■ Text segment
Allendale Elementary School is next to two toxic waste dumps. These dumps were created by GE when it dredged contaminated sediments from the Housatonic River. Parents, pediatricians, and others were concerned about health risks posed by air-borne contaminants from the dump sites.
Berkshire Environmental Action Team and Housatonic River Initiative (HRI) suggested to the Massachusetts Department of Public Health (DPH) that one way to assess the air quality within Allendale Elementary School would be to test the air filters in the school. If there were PCBs in the air in the school, a test of the school’s air filters would indicate that.
HRI had obtained filters from the air circulating machines at the Elementary School and had them tested. The tests showed that PCBs were in the air in the school.
DPH and the Pittsfield Board of Health had filters from the same machines tested, and those tests showed no PCBs.
With both groups having different results, something needed to be done to resolve the issue. The groups agreed to test the remaining air filters using agree-on protocols to assure the public of the results.
Board of Health Director Philip Adamo said that the state Department of Public Health held a meeting at the school and that the filters would not be changed and would instead be saved so that they could be tested. HRI and others, including representatives of BEAT, were told in December that the air filters inside the school would be saved to test for levels of PCB-contamination at the lab preferred by BEAT, HRI, and the Housatonic Environmental Action League (HEAL).
Then came the news. According to a Berkshire Eagle article, Superintendent of Schools Katherine E. Darlington said that the air filters inside the school were supposed to be changed in December, and that school custodians changed them during school vacation last week as part of their regular maintenance. “It was part of the routine maintenance that was going to be done,” Darlington said. Darlington, who did not attend last week’s meeting, was unaware of any agreement to save the filters.
David Martindale of California Avenue, whose daughter attends Allendale, said he was both “angry” and “incensed” that the air filters had been disposed of. “This is a travesty,” he said. “Everybody talks about data, and now the last piece has been thrown out. It seems very convenient that this happened. It’s not like it was a big secret that we didn’t want the filters changed.” Despite the fact that the decision to keep and then test the filters was reported and widely known, the filters were gone, not just from the school, but from the dumpsters as well.
Allandale School staff members known as the “Allendale Safety Committee” released a written statement yesterday expressing their frustration at the most recent turn of events.
“We are frustrated and disturbed by the lack of communication between our city officials and state agencies,” the committee’s statement read. “There is no one person overseeing the PCB issue at Allendale school. As a result, different groups are unaware of what others are doing.”

■ Supplied entries
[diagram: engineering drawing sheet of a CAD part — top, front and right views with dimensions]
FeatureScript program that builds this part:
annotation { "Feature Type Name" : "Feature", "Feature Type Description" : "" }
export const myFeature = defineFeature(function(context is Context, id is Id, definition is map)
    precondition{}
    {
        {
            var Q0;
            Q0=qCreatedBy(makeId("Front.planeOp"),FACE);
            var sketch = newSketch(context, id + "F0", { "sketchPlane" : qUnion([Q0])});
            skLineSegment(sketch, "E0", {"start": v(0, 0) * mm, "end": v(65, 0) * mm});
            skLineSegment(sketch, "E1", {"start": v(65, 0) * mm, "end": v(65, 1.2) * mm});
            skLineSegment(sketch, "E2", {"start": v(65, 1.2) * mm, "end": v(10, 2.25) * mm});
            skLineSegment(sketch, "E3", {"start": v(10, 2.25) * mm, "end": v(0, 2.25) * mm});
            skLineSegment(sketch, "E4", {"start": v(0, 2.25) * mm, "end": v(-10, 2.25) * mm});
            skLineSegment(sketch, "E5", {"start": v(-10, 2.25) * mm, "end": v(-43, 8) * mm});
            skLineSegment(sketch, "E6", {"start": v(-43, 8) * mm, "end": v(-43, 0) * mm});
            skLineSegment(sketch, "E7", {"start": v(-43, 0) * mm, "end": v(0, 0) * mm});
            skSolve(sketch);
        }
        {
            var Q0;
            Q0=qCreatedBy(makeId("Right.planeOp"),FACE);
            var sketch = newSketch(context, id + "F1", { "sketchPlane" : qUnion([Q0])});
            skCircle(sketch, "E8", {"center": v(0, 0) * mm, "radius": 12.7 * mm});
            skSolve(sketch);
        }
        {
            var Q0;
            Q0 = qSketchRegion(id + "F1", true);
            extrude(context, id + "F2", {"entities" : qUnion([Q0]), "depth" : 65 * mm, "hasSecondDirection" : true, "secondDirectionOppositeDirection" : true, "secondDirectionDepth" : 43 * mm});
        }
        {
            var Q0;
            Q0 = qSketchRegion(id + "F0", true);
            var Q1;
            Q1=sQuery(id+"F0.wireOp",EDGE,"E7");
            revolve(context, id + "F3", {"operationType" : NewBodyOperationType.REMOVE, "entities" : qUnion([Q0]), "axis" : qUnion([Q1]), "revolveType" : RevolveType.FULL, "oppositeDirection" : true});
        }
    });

■ Problem description
Repeat the Allendale air filter text word for word from "Allendale Elementary School is" to "air in the school.".

■ Worked solution
Allendale Elementary School is next to two toxic waste dumps. These dumps were created by GE when it dredged contaminated sediments from the Housatonic River. Parents, pediatricians, and others were concerned about health risks posed by air-borne contaminants from the dump sites.
Berkshire Environmental Action Team and Housatonic River Initiative (HRI) suggested to the Massachusetts Department of Public Health (DPH) that one way to assess the air quality within Allendale Elementary School would be to test the air filters in the school. If there were PCBs in the air in the school, a test of the school’s air filters would indicate that.
HRI had obtained filters from the air circulating machines at the Elementary School and had them tested. The tests showed that PCBs were in the air in the school.